Sur la base de l’expérience historique et de la dynamique actuelle, la Fed pourrait avoir besoin de l’une des conditions suivantes pour réduire les taux d’intérêt :
Actuellement (7 avril 2025), l’“observation de la Réserve fédérale” du CME indique que la probabilité d’une baisse des taux d’intérêt de 25 points de base en mai est de 54,6 %, avec des attentes du marché légèrement en avance. Cependant, le marché obligataire n’a pas encore complètement évalué la récession, le rendement des obligations du Trésor américain à 10 ans fluctuant entre 4,1 % et 4,2 %, et la crise de liquidité ne s’est pas encore manifestée. Il est plus probable que la Réserve fédérale utilise d’abord des outils de prêt plutôt que de réduire immédiatement les taux.

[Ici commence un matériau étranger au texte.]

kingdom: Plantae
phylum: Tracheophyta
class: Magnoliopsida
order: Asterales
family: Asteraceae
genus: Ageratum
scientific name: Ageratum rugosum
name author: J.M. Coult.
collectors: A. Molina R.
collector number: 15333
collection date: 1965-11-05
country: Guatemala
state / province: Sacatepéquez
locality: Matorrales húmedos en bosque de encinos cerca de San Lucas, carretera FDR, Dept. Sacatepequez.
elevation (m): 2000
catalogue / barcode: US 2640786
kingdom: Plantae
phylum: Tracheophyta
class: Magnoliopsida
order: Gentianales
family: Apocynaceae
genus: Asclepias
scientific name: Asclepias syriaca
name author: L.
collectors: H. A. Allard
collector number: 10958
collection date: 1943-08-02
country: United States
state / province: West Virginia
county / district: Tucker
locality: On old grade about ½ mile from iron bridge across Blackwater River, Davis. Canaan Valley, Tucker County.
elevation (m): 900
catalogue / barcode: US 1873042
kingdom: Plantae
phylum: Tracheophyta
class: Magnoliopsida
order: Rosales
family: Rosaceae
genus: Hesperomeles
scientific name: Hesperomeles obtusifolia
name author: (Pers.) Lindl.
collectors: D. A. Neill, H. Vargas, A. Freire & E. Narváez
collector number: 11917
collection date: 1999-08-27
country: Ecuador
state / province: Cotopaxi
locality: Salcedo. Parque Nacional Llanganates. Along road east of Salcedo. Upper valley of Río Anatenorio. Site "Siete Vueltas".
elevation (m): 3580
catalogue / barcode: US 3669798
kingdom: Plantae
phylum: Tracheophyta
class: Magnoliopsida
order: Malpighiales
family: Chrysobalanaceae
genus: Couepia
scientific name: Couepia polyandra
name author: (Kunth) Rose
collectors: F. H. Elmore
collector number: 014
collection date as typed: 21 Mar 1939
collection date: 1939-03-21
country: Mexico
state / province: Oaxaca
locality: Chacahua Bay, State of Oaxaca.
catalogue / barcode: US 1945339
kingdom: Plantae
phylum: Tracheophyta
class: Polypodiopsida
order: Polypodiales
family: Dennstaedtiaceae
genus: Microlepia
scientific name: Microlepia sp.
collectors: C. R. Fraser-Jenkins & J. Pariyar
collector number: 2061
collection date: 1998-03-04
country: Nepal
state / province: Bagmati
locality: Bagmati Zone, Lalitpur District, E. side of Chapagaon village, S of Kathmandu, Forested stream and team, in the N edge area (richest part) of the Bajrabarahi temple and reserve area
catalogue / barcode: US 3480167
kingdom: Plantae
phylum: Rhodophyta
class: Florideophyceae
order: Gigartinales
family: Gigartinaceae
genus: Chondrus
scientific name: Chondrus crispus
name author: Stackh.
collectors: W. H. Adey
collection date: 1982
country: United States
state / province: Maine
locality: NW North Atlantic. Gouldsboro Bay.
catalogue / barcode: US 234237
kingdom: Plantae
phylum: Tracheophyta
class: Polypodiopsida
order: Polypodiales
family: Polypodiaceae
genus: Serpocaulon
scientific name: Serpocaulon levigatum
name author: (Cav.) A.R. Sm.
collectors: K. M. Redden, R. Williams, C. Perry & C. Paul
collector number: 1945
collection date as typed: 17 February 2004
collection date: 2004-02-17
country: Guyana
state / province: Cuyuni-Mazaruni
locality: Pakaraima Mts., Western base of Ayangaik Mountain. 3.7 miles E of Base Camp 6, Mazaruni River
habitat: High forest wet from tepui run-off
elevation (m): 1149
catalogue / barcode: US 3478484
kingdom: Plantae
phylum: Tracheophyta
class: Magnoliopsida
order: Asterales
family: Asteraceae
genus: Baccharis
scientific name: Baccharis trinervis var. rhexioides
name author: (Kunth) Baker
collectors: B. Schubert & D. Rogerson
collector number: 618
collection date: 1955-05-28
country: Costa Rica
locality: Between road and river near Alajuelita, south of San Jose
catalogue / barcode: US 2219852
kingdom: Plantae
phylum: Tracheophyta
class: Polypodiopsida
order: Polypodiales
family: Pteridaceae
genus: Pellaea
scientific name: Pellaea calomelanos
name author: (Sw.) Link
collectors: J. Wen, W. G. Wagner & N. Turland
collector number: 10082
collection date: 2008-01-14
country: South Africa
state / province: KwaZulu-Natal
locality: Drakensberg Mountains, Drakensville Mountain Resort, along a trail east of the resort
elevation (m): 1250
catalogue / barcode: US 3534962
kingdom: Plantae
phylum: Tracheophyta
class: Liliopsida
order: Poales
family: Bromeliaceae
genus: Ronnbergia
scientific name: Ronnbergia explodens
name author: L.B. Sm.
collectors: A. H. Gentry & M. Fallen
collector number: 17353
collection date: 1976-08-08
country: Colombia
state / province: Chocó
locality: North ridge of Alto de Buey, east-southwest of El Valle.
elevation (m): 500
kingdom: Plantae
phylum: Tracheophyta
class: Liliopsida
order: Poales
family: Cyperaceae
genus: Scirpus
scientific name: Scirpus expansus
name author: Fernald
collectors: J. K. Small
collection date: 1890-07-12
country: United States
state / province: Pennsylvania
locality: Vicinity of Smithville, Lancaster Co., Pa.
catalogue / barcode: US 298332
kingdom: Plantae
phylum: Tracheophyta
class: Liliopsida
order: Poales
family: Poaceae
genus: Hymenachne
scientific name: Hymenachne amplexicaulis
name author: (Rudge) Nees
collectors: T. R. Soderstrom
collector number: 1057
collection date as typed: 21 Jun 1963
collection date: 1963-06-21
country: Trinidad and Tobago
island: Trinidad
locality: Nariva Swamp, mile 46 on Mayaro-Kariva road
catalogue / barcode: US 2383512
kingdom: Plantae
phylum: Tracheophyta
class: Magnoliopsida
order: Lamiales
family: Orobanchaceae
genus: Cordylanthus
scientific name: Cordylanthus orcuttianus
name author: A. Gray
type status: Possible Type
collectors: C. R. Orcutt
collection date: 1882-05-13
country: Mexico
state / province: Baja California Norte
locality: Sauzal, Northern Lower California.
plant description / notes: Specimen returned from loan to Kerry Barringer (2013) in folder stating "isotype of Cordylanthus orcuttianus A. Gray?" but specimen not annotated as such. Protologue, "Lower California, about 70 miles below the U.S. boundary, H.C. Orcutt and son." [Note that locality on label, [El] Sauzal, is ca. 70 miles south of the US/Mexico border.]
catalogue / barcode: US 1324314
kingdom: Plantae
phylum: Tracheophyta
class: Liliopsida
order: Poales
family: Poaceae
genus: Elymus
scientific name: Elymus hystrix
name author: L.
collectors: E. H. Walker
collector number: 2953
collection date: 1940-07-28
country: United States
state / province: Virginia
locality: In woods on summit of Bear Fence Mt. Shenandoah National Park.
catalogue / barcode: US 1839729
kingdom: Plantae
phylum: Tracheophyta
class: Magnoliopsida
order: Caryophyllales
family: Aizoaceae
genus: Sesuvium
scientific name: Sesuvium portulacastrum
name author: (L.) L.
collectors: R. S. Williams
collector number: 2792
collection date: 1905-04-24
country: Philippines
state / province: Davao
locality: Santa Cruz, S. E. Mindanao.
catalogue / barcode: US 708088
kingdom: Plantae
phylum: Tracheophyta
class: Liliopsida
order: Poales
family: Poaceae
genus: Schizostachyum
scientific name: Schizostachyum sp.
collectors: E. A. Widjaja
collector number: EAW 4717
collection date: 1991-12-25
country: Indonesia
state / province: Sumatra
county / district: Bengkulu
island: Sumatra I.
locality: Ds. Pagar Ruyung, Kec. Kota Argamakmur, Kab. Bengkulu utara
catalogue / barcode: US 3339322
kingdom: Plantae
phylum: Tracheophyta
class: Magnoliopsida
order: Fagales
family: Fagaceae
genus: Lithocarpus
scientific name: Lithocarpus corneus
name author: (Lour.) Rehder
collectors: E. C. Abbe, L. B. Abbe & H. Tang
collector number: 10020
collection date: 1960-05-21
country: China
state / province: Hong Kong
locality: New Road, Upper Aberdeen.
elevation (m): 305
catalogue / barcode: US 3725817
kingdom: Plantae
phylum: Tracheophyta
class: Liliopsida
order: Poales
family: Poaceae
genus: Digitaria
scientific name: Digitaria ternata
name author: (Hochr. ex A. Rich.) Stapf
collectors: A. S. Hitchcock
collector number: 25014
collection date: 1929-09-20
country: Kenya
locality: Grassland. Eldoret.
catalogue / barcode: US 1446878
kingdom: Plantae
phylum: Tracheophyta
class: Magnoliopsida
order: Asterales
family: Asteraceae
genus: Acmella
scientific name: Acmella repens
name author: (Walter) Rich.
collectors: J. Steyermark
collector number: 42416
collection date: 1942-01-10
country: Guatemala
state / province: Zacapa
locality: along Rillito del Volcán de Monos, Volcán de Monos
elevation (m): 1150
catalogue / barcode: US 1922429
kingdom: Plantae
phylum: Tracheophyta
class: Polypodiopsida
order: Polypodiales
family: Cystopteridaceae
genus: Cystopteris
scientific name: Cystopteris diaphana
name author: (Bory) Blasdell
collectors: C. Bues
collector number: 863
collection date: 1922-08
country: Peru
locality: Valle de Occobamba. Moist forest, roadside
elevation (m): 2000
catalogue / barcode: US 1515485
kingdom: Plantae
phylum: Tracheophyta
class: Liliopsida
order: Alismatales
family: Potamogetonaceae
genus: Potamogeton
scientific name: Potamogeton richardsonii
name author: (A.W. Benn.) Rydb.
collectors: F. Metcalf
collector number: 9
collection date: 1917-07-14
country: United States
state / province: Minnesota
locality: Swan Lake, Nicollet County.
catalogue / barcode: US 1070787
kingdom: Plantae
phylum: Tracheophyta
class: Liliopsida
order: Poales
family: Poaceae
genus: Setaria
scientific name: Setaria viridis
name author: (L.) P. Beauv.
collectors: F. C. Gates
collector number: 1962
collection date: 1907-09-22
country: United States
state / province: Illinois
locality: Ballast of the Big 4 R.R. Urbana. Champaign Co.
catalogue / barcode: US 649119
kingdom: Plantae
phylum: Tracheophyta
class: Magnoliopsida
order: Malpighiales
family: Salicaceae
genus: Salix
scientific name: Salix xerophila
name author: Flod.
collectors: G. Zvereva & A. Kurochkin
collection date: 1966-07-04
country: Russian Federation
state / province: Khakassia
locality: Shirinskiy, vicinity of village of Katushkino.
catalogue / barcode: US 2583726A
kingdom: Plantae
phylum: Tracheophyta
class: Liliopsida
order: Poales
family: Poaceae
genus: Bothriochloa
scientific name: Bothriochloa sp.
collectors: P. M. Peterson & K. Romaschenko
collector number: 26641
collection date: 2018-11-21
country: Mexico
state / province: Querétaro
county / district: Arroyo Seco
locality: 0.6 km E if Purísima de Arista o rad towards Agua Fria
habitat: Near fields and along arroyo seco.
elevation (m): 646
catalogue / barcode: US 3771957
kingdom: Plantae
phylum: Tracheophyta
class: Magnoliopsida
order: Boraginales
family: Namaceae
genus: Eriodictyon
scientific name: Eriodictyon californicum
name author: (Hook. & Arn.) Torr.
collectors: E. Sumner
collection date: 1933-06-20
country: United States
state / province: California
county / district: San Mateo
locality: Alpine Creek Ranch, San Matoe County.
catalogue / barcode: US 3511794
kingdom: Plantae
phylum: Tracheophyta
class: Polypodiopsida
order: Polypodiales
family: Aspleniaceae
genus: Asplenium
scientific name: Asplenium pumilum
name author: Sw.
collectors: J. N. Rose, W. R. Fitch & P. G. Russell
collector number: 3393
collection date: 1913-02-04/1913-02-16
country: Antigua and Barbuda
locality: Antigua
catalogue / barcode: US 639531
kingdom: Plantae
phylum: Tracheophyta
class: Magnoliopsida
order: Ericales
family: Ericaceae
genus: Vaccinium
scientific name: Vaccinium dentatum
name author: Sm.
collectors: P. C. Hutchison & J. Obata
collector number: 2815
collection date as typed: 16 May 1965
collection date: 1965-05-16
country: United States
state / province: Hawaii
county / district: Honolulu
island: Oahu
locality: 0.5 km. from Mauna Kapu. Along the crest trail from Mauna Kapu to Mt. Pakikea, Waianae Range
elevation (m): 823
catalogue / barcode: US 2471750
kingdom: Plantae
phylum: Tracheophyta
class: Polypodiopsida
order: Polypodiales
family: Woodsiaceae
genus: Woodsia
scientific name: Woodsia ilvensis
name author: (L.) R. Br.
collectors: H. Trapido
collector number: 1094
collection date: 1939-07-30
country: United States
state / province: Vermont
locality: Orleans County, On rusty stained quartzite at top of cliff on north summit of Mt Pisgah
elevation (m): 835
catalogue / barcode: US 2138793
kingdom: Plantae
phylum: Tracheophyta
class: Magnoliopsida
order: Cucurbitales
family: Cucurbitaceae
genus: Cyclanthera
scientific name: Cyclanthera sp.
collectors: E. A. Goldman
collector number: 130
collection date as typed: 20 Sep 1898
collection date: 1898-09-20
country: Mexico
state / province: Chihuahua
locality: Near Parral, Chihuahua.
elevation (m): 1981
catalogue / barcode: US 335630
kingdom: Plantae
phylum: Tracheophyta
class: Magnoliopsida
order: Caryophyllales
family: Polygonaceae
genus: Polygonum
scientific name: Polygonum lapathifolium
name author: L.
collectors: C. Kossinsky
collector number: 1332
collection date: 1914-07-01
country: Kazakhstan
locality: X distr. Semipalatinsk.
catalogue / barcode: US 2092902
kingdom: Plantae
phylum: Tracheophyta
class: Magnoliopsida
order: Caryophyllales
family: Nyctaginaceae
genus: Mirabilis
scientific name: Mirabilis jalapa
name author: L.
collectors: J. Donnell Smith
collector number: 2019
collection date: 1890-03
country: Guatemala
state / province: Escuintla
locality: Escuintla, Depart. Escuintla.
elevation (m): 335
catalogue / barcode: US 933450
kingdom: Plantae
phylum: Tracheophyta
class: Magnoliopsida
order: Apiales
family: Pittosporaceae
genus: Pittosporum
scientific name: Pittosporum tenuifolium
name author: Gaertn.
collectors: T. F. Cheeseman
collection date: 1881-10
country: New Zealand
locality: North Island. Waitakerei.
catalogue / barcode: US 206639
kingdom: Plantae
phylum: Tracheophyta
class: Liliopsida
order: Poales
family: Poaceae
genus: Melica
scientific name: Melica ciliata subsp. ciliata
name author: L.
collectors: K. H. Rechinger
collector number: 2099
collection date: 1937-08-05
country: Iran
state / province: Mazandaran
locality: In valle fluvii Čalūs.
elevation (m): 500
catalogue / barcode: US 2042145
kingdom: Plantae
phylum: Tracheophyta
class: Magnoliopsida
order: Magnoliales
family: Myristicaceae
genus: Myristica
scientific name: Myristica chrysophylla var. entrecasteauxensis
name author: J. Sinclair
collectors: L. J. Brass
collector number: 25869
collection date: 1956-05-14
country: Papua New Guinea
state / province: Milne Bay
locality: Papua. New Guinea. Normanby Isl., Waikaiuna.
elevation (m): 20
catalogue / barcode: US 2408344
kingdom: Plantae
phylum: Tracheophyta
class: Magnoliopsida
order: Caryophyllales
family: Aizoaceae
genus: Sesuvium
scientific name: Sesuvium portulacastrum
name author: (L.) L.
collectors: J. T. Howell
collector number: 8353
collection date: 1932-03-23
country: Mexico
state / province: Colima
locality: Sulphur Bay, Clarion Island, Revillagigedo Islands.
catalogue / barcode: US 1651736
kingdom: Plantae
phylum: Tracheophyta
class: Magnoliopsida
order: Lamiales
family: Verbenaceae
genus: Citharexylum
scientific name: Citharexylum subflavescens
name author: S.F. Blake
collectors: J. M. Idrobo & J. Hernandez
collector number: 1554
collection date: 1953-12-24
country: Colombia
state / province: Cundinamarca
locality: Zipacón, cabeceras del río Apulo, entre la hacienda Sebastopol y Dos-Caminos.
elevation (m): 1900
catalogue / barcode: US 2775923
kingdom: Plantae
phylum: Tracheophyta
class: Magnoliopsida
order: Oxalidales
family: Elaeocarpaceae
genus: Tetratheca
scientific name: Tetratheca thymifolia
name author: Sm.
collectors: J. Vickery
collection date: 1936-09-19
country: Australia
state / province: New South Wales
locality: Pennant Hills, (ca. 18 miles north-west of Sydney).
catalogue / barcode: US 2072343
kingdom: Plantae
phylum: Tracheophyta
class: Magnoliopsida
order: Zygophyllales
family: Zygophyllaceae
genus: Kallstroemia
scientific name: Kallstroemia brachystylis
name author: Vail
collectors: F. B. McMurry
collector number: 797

Prévisions à un moment futur :
La crise tarifaire est comme un test de résistance, mettant à l’épreuve la patience et les limites de la Réserve fédérale. Comme le dit Hayes, la volatilité du marché obligataire pourrait être le “avant-poste” d’une réduction des taux, tandis que l’élargissement des spreads de crédit pourrait être le “détonateur”. Actuellement, le marché oscille entre la peur et l’attente, tandis que la Réserve fédérale attend des signaux plus clairs. L’histoire prouve que chaque chute est un point de départ pour une reconstruction, et cette fois-ci, la clé d’une réduction des taux pourrait se cacher dans le prochain saut de l’indice MOVE ou dans la rupture critique des spreads de crédit. Les investisseurs doivent retenir leur souffle, car la tempête est loin d’être apaisée.